Берта считала необходимым приобщить к развлечениям Андре и пыталась зазвать его в те салоны, куда приглашали ее саму. Она вбила себе в голову, что нужно женить его. Андре казался очарованным девушками, которых описывала ему Берта, и охотно соглашался на встречи, подготовленные в большой тайне; однако во время этих свиданий занимался только Бертой.

— Я уверяю вас, она очаровательна, — сказала Берта как-то раз после обеда, покидая аудиторию, куда она привела Андре, чтобы показать ему мадемуазель Югон. — Большая шляпа ей была бы больше к лицу… Нам будет здесь очень удобно, — проговорила она, входя в кафе-кондитерскую.

Они уселись за небольшой столик и тихими голосами продолжали оживленно беседовать.

— Если вы не женитесь молодым, вы не женитесь никогда.

— Почему вам хочется, чтобы я женился?

— Потому что жениться нужно. Кем вы иначе станете? Милым юношей, у которого будут приключения и который кончит бестолковым браком. Вас что, так манят приключения?

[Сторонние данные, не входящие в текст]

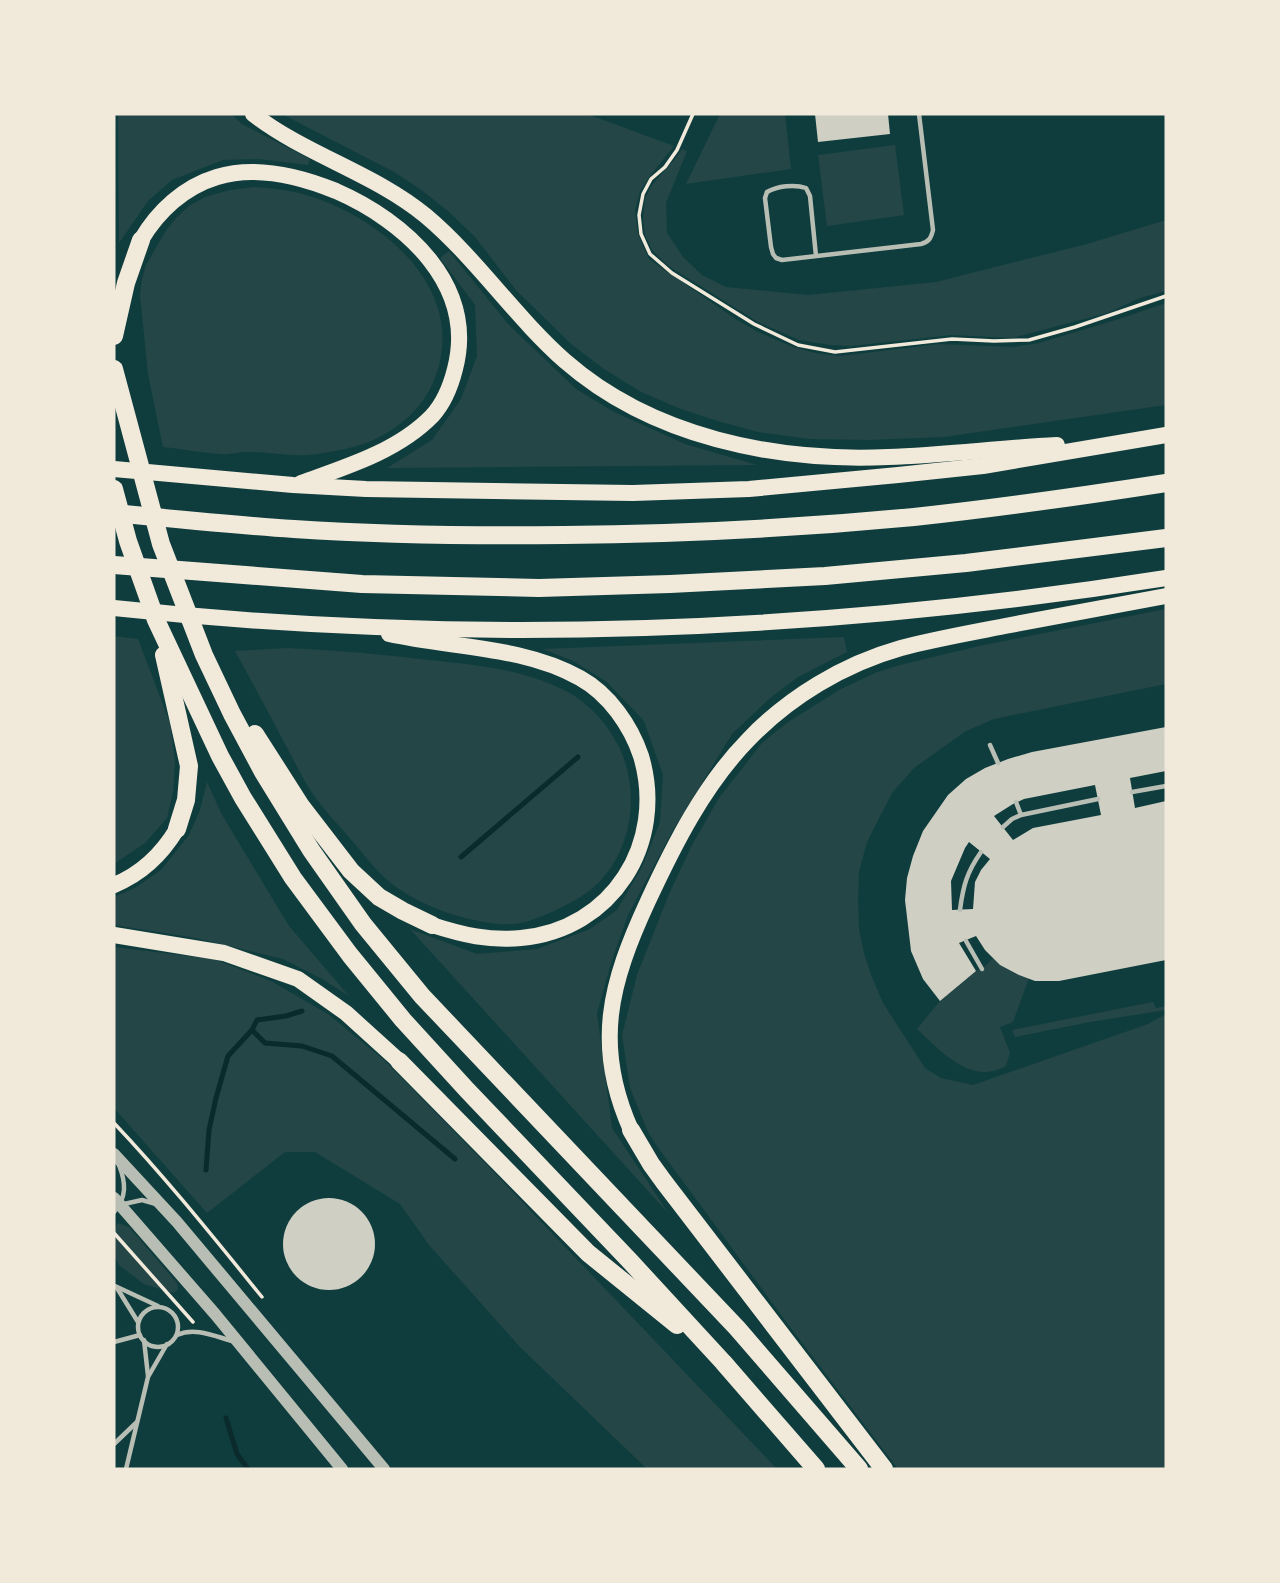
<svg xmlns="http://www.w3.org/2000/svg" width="1280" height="1583" font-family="'Exo 2',sans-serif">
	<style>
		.green { fill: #244646 }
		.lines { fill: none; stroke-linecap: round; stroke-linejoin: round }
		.stream { stroke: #0a2a2b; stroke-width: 5 }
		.building { fill: #cfcfc3; fill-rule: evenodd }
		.path { stroke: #f1e9da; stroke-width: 3.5 }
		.service { stroke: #b8beb3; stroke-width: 4.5 }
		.tertiary { stroke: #b8beb3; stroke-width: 12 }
		.trunk { stroke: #f1e9da; stroke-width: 16 }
		.motorway { stroke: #f1e9da; stroke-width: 18 }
	</style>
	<rect width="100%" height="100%" fill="#0f3d3e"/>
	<g class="green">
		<polygon points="118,114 231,114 242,124 310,159 308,165 259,159 223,160 172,180 148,201 119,243"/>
		<polygon points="282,114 587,114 674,146 650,176 640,191 635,210 638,234 649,259 737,320 758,332 793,347 815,353 840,356 939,344 1013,347 1039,343 1119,319 1166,303 1166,405 944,437 868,440 810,439 758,432 721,422 681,409 641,392 604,369 571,344 516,290 475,237 448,211 420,189 394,172"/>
		<polygon points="720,114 785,114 791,169 686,184"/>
		<polygon points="895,145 904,215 827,226 818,155"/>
		<polygon points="682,149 687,151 666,203 667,233 683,257 702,275 726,287 808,295 936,282 1087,244 1166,220 1166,291 1140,298 1107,313 1012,338 952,335 851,346 830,345 799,340 758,322 667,265 652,250 645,235 643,218 645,198 652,185 675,159"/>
		<path d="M254 187C271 188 289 190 306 195 380 217 465 286 437 372 426 406 401 428 369 442 354 448 322 454 306 455 287 456 267 452 248 452 239 452 230 455 221 454 202 453 182 449 163 447L148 374 140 295 142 279 146 265 165 232 176 218 189 206 205 197 230 190Z"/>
		<polygon points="449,251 508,324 576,389 614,412 685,444 757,465 387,468 432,440 461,399 477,356 475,305 440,258"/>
		<polygon points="1166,609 1166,684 994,719 966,731 914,768 892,793 867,842 859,872 858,898 859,929 864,953 871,975 883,1003 925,1068 941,1078 973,1085 1148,1024 1166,1014 1166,1469 898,1469 790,1327 657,1146 648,1132 630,1088 622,1035 637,975 669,894 692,845 719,798 762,743 788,722 841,689 877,672 900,665 979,646"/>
		<polygon points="114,636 138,639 170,723 175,762 173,792 167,818 145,843 114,864"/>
		<polygon points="844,637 847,652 798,677 770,698 732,734 672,832 628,915 612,960 597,1013 612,1128 669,1214 410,929 477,954 537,949 590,929 617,910 643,865 660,822 663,775 644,721 607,682 573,661 543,649"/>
		<path d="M287 648C334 650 382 654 429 660 476 665 525 669 568 692 589 704 607 723 618 745 641 790 633 851 595 886 583 897 568 904 554 911 542 916 527 923 514 924 478 926 428 909 399 889 381 877 368 860 355 844 340 826 323 810 311 791 301 776 294 760 285 744 269 713 252 682 235 651Z"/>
		<polygon points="207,782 222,815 289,926 349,996 322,979 283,959 196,938 114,925 114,897 135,888 161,870 189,835 200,810"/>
		<polygon points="114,947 214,959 271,981 328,1014 383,1059 488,1166 777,1469 647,1469 520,1347 429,1245 400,1204 315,1152 285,1152 207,1213 114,1108"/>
		<path d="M993 958 1000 965 1029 978 1013 1022 1000 1027 1010 1053 1006 1066C971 1086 941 1051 917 1029L940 1001 976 971 982 969Z"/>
		<polygon points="1153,1002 1156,1008 1166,1006 1166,1010 1090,1022 1015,1037 1012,1030"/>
		<polygon points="118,1223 129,1227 177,1283 178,1289 174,1293 144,1284 119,1265 114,1256 114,1229"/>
	</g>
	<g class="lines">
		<g class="stream">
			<polyline points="461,857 578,757"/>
			<polyline points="252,1030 265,1043 302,1046 332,1056 455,1159"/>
			<polyline points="206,1170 209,1130 216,1098 228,1056 252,1030 257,1020 286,1016 302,1011"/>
			<polyline points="226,1418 237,1454 248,1469"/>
		</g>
	</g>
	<g class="building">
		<polygon points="815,114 888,114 890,134 818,142"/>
		<path d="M1166 727V771L1130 778 1135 808 1166 801V960L1059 981H1035L1019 975 1000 965 985 950 976 936 959 943 976 971 940 1001 923 979 911 951 905 900 907 878 913 856 923 831 948 795 966 779 985 768 1008 759 1032 752ZM1095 785 1101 815 1033 828 1013 840 994 816 1013 804 1024 799ZM969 842 990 859 981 870 975 882 973 909 952 910 951 881 965 848Z"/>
		<circle cx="329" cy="1244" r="46"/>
	</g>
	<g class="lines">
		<g class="path">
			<polyline points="693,114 677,150 665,167 651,179 643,194 639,215 641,234 650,254 672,273 754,324 798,345 835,352 952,339 994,341 1029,340 1075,327 1166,296"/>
			<path d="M114 1123C166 1178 214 1238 262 1297"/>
			<polyline points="114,1233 193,1322"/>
		</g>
		<g class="service">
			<path d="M816 256 810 196 806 188C795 184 777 186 767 192L765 198 771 247 773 254 776 258 782 260 921 244C929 242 931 238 933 230L919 114"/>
			<polyline points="990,745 998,763"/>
			<polyline points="1132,792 1166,786"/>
			<polyline points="1016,802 1021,815 1098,799"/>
			<polyline points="1003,827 1012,819 1021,815"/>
			<path d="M960 910C963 886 967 872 981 852"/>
			<polyline points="966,941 982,969"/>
			<polyline points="124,1204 142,1200 156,1204"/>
			<path d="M114 1212C127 1197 126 1183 119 1165"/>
			<polyline points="115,1286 158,1306"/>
			<polyline points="117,1288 138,1322"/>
			<circle cx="158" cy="1327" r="20"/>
			<path d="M177 1335C195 1327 214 1336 232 1341"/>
			<polyline points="144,1340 148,1376"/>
			<polyline points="114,1342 140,1335"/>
			<polyline points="114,1444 137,1422"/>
			<polyline points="126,1469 148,1377 167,1344"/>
		</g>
		<g class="tertiary">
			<polyline points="114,1154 177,1222 384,1469"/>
			<polyline points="114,1198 215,1314 342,1469"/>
		</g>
		<g class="trunk">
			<path d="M253 114C306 155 374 173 426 216 477 259 515 317 565 361 652 437 775 462 888 457 944 455 1000 448 1057 445"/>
			<path d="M141 240C158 211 184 187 217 177 256 165 299 176 336 191 405 221 477 285 455 369 451 385 444 403 432 416 398 451 346 467 301 483"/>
			<polyline points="114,469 293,485 366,489 633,493 749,489 898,475 983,466 1166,435"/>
			<path d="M114 608C463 646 819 633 1166 578"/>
			<path d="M389 634C452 648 523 646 580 678 609 694 631 726 641 756 667 843 612 930 521 938 489 941 463 935 432 925"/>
			<path d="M114 885C141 874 162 854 177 829"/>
			<polyline points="114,935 224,953 298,979 346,1013 399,1061"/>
			<path d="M631 1130C593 1045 610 983 648 901 674 845 704 785 748 740 789 697 844 664 901 648 935 639 970 633 1005 626 1058 616 1112 606 1166 596"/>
		</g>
		<g class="motorway">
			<polyline points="114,336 126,283 141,240"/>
			<polyline points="114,369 161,544 204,655 232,714 263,772 311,850 363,924 422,996 737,1328 859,1469"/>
			<polyline points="114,489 128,541 156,620 220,756 243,798 293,878 350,955 403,1020 467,1090 629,1260 723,1362 816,1469"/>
			<path d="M114 513C174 519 233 525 294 529 383 535 474 536 564 535 681 534 798 528 914 517 998 508 1082 496 1166 483"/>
			<polyline points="114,565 362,584 539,588 670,584 825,576 966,563 1166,538"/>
			<polyline points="164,655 189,766 186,800 177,829"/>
			<polyline points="255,734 301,806 351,871 379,897 403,911 432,925"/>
			<polyline points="399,1061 588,1253 677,1325"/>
			<polyline points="631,1130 651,1164 664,1182 884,1469"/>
		</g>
	</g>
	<rect width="1280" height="1583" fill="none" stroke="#f1e9da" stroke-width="231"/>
</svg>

— У меня нет никаких приключений, и я их не ищу.

— Вот эта женщина в вашем вкусе? — спросила Берта, заметив даму, смотревшую на Андре.

— У нее красивые глаза.

— Красивые глаза! Вот, и этим все сказано, так ведь? Но я за вами наблюдаю, шалопай вы этакий! — воскликнула она, ударив его своей большой муфтой.

— Мы забыли заказать чай, — заметил Андре, выпрямившись на стуле, чтобы сделать знак гарсону. — Вы продолжаете кататься на коньках?

— Нет, — ответила Берта.

Она поставила ноги на поперечину стоявшего рядом стула и откинулась назад в плетеном кресле; внезапно замолчав и став рассеянной, она с усталым видом сняла перчатки.

* * *

— Этого и следовало ожидать. Ты слишком переутомляешь себя после родов. Каждый день у кого-нибудь в гостях… Ты совершенно не отдыхаешь, — сказал Альбер однажды вечером, когда Берта, одеваясь, чтобы отправиться к Гравьерам, почувствовала вдруг усталость, резко сдернула только что надетые кружевные чулки и легла в постель.